**练习要求**
对称二叉树的递归解法中,遍历开始时指针p和q指向哪里?

[leetCode]101对称二叉树
解法1
使用递归求解,把该问题转化为:两棵树在什么情况下是镜像的?
- 两颗树的根节点相同
- 每个树的右子树和令一棵树的左子树相同
这样可以通过两个指针的同时移动来遍历这棵树,一开始指针p、q同时指向根节点。指针p左移时,q右移动判断值是否相等; 指针p右移时,q左移动判断值是否相等。
C++
/**
* Definition for a binary tree node.
* struct TreeNode {
* int val;
* TreeNode *left;
* TreeNode *right;
* TreeNode(int x) : val(x), left(NULL), right(NULL) {}
* };
*/
class Solution {
public:
bool check(TreeNode *p, TreeNode *q){
if(!p && !q) return true;//两颗树都为空
if(!p || !q) return false;//一棵树为空,一棵树不为空
//p指针往左移动时,q指针往右移动;p指针往右移动时,q指针往左移动;
return p->val == q->val && check(p->left,q->right) && check(p->right,q->left);
}
bool isSymmetric(TreeNode* root) {
return check(root, root);
}
};
java
/**
* Definition for a binary tree node.

**数据资料**
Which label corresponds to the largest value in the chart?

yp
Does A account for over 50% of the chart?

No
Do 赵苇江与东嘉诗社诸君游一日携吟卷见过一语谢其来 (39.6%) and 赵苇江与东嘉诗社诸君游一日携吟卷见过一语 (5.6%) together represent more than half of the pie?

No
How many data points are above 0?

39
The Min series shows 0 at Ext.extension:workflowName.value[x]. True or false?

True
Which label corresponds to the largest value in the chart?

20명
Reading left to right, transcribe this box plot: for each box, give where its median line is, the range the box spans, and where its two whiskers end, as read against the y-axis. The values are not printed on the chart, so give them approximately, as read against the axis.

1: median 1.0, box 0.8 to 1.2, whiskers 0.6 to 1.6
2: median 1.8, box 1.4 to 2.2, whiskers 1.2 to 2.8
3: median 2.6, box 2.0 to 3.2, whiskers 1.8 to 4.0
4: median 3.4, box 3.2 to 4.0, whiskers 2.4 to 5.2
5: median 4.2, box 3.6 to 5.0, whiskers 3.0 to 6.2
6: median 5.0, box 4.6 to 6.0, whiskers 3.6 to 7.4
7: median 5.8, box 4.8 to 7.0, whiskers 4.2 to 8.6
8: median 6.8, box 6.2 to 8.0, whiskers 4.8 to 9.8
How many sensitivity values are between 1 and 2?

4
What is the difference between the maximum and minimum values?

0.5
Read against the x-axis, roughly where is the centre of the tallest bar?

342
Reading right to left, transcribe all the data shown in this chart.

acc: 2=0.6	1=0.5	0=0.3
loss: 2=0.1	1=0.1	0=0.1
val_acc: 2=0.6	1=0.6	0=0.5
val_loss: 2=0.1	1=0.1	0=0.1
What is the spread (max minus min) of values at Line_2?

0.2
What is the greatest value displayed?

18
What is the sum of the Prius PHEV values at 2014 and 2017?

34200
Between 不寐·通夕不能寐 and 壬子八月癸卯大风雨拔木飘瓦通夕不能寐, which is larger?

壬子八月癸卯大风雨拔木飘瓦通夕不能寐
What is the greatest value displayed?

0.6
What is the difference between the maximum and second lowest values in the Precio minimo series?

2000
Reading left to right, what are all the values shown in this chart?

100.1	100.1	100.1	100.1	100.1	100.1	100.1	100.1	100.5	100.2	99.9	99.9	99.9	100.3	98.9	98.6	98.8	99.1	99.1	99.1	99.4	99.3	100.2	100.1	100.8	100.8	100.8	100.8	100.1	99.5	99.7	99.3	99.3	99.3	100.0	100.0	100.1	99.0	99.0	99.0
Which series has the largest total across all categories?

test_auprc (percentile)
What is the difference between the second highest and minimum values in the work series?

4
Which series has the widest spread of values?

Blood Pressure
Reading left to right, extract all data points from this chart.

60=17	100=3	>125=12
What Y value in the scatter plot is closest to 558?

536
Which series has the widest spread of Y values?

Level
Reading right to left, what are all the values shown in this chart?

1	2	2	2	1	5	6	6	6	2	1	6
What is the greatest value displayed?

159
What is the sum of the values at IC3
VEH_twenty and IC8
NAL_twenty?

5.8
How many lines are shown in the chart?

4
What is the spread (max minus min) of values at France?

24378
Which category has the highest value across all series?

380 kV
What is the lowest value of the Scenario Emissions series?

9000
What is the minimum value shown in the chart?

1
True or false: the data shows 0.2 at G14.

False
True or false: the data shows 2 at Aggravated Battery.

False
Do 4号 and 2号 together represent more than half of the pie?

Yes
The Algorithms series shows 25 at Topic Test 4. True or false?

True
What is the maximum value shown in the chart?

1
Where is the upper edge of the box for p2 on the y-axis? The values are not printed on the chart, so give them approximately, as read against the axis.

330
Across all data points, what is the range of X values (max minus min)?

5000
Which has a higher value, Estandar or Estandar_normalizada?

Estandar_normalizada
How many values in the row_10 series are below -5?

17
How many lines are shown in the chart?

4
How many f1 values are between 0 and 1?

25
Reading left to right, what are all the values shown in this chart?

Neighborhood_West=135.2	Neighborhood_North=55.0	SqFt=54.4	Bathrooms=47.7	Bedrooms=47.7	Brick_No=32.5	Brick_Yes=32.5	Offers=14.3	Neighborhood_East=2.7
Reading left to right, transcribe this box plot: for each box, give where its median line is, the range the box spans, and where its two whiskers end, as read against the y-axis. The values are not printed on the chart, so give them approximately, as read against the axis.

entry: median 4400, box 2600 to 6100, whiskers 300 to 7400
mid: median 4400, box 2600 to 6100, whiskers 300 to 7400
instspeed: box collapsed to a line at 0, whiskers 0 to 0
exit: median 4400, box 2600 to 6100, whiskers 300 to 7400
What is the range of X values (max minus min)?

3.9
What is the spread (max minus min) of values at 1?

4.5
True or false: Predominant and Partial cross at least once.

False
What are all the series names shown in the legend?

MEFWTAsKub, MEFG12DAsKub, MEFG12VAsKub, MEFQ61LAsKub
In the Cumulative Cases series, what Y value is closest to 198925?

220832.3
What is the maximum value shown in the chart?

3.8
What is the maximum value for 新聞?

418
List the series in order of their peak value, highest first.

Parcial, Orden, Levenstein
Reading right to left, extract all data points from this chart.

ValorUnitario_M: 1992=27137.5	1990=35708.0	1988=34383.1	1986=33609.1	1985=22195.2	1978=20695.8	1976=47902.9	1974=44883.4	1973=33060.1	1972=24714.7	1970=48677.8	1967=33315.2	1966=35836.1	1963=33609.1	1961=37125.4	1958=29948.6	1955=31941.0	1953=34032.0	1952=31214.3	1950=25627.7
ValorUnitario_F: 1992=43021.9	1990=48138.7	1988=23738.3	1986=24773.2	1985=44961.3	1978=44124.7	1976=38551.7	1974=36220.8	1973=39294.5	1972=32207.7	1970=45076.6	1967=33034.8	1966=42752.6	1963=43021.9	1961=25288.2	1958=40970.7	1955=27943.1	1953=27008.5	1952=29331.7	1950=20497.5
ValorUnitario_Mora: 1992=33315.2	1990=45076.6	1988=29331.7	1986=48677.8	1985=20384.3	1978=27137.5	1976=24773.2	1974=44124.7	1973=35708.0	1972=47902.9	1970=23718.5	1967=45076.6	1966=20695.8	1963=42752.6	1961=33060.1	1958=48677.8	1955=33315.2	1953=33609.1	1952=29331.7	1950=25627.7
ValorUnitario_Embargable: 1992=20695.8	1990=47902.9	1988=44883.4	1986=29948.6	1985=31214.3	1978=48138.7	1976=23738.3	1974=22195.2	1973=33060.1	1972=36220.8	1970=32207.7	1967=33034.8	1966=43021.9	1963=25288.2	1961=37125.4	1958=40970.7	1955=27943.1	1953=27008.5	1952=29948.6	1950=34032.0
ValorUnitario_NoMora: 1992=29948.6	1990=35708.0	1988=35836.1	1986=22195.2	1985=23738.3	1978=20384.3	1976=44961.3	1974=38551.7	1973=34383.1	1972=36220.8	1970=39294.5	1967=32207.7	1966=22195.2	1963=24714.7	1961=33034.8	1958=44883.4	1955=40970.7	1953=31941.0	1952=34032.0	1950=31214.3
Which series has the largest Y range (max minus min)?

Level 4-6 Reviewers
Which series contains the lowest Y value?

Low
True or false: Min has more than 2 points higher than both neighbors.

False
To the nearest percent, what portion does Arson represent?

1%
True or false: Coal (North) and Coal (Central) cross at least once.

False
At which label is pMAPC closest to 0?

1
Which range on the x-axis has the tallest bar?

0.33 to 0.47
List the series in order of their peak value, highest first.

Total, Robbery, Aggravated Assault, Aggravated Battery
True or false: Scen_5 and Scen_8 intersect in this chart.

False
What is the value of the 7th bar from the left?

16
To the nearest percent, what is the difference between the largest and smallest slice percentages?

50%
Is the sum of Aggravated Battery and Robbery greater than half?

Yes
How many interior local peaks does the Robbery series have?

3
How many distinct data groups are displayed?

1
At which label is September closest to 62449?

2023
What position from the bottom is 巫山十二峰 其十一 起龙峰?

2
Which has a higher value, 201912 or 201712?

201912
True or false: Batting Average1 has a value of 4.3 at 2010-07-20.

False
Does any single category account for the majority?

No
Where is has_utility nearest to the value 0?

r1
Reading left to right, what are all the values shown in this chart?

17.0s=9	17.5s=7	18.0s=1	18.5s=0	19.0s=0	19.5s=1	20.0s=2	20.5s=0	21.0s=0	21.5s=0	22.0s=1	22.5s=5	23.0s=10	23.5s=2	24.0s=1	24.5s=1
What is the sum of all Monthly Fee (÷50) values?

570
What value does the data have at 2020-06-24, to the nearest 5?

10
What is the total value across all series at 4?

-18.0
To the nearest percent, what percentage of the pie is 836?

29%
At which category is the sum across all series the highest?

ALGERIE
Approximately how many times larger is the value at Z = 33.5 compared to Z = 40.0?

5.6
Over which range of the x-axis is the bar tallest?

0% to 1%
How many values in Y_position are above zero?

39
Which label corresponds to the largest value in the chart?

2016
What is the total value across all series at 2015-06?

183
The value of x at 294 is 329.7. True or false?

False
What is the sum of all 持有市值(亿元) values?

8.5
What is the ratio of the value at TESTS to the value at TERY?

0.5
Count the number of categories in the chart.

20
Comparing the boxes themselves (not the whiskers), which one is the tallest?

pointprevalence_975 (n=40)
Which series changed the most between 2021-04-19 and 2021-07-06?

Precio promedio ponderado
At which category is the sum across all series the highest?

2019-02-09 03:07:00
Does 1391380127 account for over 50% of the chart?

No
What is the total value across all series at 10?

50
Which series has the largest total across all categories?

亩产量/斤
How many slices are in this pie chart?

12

**参考答案**
p和q同时指向根节点。